An article today discusses the difference between the U.S. and Canadian political systems and claims to answer a simple question, but the main issue remains unanswered.
Why can Canada’s parliament vote for a change (in gun laws), but, even when a single party controls both the U.S. House and Senate, a change (in gun ownership laws) is all but impossible?
Is this, for example, one of the cases when the bar for a Senate vote is not simply 50% + 1 (VP, in the current Senate), but 60% or even two-thirds (66 or 67?)?

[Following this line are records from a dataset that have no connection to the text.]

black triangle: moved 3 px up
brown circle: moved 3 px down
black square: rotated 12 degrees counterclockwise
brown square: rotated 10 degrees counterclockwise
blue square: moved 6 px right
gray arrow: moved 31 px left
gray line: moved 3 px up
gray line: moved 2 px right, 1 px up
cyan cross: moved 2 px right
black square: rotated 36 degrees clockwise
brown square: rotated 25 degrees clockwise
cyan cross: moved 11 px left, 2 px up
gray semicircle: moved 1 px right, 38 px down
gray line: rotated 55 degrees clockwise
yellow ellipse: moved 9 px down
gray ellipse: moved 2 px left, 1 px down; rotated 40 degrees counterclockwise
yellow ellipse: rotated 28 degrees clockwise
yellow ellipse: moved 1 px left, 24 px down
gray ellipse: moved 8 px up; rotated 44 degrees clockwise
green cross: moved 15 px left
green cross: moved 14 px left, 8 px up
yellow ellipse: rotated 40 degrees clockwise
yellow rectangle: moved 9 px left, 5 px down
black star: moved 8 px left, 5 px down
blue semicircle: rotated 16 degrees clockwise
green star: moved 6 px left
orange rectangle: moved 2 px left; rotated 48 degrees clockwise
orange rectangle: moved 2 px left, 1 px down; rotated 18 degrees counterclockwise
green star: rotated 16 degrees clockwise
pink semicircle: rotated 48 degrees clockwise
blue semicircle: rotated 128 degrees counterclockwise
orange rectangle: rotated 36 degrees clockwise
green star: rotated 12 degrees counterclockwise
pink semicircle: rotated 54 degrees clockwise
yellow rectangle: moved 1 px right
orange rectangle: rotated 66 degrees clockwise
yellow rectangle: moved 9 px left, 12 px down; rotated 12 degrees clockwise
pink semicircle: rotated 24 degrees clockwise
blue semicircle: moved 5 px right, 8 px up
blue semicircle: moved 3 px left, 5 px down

If two members of the House of Representatives sponsor a law (such as a background-checks law), the vote passes the House (assuming unanimous vote among representatives from the Democratic Party), and the vote is ratified by 50 Senators + VP vote (for the current Senate split at 50-50), does that not suffice for the law to pass (barring a presidential veto, which wouldn't be a concern here)?
If the answer can be summarized as "If a few US Senators are opposed to a legislation then they can discuss it endlessly (filibuster)," please write that simply and explicitly. But why then does it matter whether 51 Senators or 80 Senators approve a bill, if in either case the remaining 49 or 20 Senators could filibuster it? How does endless debate suddenly become not viable as a tool for political paralysis if only 20 Senators disapprove?
The intended stress in the question is not "why does the Canadian system work?". It works by a simple majority. The question instead seeks to understand how the U.S. system can be bogged down by procedures even when both branches of Congress have majorities that pursue an objective (whatever that objective might be; today it's no guns; tomorrow it may be no abortions).